I also agree with you that a more reasonable way to characterize the implications of the Arrow Impossibility Theorem would be something along the following lines:
Now, on my understanding of Arrow's Theorem, it proves that if you make certain reasonable assumptions about the requirements a method for aggregating individual preferences should meet, there is no conceivable method that won't, in certain circumstances, generate apparently anomalous results. I won't detail all of Arrow's postulated requirements, but just give a couple of illustrative examples. [....]That's an admirably careful and temperate way to put it. But we can take this criticism further and deeper.
But note, third and finally, that nothing here entails that all electoral methods must be equally fair or that there can be no fair method. That, anyway, is my own understanding, and I don't know why David Broomhead makes the claim he does to the contrary. True, there can be no fair method that will be free in all circumstances of the sort of occasional anomalies I've illustrated above. However, I don't see why Arrow's Theorem would prevent us from adjudicating on grounds of fairness between a one-person-one-vote system and, say, a system that awarded more votes to the rich than to the poor. Again, one argument for proportional systems is that it's unfair for a party obtaining 25% of the popular vote to have only 5% representation in the legislative assembly. Whatever counter-arguments there may be to this, I don't see how Arrow's Theorem rules out judgements of comparative fairness.

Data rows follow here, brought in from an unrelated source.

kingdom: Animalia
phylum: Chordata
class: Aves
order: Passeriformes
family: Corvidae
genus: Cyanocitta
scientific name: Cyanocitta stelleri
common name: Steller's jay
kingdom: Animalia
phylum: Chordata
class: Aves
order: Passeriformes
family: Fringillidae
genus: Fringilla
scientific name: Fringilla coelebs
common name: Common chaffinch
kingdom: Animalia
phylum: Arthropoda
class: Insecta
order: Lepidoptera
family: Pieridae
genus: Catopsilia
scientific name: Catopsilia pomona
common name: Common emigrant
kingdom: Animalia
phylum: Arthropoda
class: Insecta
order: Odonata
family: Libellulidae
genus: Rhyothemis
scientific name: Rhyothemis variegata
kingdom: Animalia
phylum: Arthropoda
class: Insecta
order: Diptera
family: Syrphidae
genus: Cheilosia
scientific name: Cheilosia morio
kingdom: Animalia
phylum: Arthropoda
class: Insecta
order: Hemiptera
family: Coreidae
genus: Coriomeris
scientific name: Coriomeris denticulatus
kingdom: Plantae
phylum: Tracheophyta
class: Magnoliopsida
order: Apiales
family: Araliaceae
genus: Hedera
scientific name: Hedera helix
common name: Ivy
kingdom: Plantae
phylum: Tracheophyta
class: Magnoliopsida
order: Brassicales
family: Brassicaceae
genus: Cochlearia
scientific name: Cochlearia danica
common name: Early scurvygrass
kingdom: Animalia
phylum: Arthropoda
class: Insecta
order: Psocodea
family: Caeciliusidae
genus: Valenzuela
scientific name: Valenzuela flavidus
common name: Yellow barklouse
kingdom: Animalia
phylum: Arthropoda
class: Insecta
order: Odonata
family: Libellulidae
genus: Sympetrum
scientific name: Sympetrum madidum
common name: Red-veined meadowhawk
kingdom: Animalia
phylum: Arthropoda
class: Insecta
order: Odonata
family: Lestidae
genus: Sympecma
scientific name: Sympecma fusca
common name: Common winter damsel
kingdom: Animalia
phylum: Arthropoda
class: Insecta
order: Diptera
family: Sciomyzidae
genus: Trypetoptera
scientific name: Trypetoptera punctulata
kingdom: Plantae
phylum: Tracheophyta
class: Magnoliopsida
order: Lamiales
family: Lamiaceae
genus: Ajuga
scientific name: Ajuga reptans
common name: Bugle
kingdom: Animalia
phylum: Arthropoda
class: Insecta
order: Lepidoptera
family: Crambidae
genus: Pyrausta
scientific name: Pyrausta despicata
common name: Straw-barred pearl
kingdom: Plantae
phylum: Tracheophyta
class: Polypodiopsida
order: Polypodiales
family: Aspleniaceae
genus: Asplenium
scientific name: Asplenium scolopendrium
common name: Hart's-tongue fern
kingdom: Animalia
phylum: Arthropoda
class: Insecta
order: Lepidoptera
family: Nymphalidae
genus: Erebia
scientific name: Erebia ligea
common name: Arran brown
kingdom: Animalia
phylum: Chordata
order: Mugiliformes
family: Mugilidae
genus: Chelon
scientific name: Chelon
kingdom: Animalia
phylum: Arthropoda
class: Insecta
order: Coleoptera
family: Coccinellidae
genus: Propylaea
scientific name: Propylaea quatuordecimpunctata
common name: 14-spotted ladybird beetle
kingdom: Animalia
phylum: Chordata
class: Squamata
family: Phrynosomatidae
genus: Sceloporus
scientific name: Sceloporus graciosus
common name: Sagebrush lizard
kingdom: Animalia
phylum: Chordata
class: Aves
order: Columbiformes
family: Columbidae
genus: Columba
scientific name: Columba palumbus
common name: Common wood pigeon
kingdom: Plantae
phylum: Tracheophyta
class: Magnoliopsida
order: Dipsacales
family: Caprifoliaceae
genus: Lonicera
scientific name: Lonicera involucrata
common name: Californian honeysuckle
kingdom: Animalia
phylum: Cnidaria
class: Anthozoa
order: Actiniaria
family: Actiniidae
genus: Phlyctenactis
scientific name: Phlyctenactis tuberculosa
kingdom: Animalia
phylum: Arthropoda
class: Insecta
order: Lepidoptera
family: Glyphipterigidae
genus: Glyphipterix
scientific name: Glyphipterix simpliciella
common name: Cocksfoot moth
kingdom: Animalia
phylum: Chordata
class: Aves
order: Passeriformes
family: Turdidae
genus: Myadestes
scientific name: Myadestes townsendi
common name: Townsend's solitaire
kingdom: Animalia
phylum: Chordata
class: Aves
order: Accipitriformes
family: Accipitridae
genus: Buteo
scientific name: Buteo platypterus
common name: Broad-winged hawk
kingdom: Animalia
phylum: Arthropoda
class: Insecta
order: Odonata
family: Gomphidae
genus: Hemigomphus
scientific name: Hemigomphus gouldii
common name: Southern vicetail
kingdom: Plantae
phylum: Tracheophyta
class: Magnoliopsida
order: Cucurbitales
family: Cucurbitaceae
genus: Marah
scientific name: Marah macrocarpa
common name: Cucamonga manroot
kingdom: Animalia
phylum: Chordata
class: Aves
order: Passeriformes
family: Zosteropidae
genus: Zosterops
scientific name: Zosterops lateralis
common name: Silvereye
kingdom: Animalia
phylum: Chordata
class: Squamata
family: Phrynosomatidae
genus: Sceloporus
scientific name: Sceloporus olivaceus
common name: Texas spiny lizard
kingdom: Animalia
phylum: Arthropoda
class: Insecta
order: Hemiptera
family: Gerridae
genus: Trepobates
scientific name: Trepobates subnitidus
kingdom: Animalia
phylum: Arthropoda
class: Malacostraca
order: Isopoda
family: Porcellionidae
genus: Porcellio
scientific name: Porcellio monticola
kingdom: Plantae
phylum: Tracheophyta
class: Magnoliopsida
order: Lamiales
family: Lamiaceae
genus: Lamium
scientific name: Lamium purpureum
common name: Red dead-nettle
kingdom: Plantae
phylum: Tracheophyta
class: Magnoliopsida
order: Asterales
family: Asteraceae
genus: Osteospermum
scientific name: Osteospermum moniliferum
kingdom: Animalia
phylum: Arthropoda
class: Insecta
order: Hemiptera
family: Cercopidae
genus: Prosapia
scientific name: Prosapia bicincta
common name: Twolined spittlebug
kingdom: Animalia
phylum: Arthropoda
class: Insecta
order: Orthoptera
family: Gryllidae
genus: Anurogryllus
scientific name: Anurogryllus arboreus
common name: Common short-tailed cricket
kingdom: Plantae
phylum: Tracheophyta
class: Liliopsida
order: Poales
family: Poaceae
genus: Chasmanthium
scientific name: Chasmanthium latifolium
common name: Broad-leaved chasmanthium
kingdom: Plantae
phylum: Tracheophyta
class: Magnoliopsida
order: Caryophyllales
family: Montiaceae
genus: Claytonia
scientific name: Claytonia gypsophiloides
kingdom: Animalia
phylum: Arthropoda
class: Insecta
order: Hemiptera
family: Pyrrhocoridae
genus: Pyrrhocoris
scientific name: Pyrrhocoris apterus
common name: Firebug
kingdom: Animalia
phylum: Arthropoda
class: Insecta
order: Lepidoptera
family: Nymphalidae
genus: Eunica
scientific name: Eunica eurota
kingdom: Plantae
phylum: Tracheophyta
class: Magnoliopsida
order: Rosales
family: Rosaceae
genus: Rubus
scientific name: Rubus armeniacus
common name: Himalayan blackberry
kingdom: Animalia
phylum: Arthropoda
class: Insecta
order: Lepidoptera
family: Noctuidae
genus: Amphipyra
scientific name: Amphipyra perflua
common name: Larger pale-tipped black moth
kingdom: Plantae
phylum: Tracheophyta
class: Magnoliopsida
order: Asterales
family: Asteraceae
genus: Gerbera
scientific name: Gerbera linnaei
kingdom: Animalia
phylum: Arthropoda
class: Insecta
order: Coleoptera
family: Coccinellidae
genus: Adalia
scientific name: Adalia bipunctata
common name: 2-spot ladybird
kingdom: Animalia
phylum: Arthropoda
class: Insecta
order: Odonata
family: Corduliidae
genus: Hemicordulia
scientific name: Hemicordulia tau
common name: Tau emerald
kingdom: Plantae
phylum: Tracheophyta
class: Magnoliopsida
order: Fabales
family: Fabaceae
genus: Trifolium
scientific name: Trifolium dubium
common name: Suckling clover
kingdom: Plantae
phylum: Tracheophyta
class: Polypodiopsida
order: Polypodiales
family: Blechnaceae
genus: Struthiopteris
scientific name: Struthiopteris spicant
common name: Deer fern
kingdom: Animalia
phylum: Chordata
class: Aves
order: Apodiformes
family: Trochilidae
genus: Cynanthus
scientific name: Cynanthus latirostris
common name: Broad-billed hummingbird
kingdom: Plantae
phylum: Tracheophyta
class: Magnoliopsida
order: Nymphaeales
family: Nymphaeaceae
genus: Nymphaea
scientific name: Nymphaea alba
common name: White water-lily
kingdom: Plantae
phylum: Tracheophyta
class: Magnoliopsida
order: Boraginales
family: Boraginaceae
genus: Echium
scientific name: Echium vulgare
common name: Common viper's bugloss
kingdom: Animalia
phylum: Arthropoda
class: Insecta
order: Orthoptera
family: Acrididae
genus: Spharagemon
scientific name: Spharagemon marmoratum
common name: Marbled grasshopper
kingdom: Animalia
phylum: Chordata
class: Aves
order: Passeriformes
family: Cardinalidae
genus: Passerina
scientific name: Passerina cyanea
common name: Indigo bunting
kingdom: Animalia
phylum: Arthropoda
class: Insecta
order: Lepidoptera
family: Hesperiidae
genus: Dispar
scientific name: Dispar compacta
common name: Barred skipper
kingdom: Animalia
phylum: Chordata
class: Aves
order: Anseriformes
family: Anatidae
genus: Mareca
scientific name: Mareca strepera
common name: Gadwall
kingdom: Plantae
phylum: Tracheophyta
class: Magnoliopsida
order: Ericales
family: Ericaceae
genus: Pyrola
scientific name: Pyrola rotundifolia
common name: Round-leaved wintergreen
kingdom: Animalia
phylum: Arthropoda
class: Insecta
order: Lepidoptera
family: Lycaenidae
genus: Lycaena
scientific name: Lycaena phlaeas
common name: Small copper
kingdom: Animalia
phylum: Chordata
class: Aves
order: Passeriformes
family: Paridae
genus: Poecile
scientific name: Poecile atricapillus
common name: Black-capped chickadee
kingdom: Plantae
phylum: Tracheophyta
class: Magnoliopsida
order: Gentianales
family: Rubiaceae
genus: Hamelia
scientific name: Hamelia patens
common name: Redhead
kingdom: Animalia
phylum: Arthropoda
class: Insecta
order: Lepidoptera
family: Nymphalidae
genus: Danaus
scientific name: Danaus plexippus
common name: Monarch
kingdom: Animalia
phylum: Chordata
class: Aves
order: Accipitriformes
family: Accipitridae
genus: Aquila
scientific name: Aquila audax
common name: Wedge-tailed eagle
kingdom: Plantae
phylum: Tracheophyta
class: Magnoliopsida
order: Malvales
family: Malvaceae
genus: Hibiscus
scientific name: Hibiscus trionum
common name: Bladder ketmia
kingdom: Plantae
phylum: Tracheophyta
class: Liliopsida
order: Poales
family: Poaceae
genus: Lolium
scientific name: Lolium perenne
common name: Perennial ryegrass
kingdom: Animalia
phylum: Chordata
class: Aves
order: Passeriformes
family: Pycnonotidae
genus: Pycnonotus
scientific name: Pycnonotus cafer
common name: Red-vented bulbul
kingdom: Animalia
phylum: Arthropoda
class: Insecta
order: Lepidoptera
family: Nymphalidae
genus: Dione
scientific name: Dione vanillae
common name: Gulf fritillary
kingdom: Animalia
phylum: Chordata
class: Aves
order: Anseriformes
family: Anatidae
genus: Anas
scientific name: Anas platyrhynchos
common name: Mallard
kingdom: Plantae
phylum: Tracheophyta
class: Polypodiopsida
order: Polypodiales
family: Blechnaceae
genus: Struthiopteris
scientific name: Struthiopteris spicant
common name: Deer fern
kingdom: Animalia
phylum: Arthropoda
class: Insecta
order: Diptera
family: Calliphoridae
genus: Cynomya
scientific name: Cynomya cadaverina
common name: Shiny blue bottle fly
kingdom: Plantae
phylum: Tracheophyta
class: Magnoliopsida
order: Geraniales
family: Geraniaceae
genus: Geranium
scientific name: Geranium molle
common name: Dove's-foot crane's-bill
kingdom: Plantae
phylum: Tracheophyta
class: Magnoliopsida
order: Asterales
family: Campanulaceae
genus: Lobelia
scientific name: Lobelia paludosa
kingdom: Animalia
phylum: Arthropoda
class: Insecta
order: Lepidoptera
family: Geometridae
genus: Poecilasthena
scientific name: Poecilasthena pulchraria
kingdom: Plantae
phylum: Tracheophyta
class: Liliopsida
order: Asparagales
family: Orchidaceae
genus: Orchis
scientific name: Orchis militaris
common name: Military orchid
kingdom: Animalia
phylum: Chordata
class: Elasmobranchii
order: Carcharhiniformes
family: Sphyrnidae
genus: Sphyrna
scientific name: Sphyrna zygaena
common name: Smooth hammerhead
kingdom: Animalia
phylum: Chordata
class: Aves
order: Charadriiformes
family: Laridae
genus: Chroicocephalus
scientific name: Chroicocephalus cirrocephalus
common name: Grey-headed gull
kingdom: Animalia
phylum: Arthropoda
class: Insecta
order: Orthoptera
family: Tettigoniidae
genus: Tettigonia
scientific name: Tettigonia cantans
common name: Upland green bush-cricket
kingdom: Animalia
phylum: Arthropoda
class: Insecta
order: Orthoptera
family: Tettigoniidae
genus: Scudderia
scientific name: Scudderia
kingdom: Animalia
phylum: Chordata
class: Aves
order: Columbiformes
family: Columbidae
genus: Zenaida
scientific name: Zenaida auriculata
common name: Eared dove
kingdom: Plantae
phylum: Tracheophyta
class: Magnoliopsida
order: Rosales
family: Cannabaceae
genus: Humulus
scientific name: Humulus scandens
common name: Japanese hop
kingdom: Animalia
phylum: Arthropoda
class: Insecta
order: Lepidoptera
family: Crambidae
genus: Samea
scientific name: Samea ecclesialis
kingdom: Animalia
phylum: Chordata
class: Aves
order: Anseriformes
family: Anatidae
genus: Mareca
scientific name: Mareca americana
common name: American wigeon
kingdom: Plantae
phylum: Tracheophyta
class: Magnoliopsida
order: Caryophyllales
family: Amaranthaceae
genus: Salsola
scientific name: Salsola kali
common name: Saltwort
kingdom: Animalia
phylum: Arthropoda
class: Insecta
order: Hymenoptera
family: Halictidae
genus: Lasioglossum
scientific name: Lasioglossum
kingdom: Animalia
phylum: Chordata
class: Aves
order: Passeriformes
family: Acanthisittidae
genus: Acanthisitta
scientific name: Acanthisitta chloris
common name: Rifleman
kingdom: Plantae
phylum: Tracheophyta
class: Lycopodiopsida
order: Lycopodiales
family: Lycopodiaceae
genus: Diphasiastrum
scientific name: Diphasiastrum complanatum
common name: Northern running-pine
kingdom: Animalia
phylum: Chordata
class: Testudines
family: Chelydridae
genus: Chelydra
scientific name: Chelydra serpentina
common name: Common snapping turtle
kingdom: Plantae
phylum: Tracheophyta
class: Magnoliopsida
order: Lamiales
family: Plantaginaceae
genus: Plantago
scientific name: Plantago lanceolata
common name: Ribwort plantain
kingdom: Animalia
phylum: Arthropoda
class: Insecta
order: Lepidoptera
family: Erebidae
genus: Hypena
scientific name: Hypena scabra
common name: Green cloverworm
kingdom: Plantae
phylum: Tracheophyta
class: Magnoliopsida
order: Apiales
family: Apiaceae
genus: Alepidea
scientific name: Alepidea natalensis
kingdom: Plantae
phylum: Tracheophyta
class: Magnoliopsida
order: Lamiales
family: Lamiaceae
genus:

It so happens that an excellent book by the political theorist Gerry Mackie, Democracy Defended, undertakes a systematic, exhaustive, and (in my view) totally devastating critique of these very widespread futilitarian and anti-democratic interpretations of the Arrow Impossibility Theorem and its practical implications. Mackie's critique is so thorough that some readers may find it not just exhaustive but exhausting. But when a potentially harmful fallacy is so widespread and deeply rooted, and so plausibly seductive for many intelligent and otherwise sophisticated people, painstaking thoroughness can be a virtue. I am inclined to agree with Jon Elster's assessment (in a back-cover blurb):
This brilliant counterrevolutionary book makes a frontal attack on the widely accepted claim that Kenneth Arrow's impossibility theorem for social choice shows democracy to be impossible, arbitrary, and meaningless. In delightfully direct and jargon-free language, Mackie demolishes the theoretical and empirical bases for this claim, notably in the strong version defended by William Riker and his students. His careful and exhaustive re-examination of all the instances on which Riker based his arguments is particularly valuable. At the same time, he puts up a strong defense - two cheers at least - for the institutions of representative democracy.I think the next time someone repeats those lazy (but temptingly provocative) clichés about Arrow having 'proved' that democratic collective decision-making is inherently impossible and/or fraudulent, it might be helpful to refer them to Mackie's demolition of this claim. And if they don't want to take the trouble to read through and consider Mackie's critique, then they can stop parroting the claim.
Incidentally, I also share your disagreement with Chris Dillow's Benthamite claim that any notion of the 'public interest' is inherently 'vacuous' and 'meaningless'. But that's a topic for a longer discussion.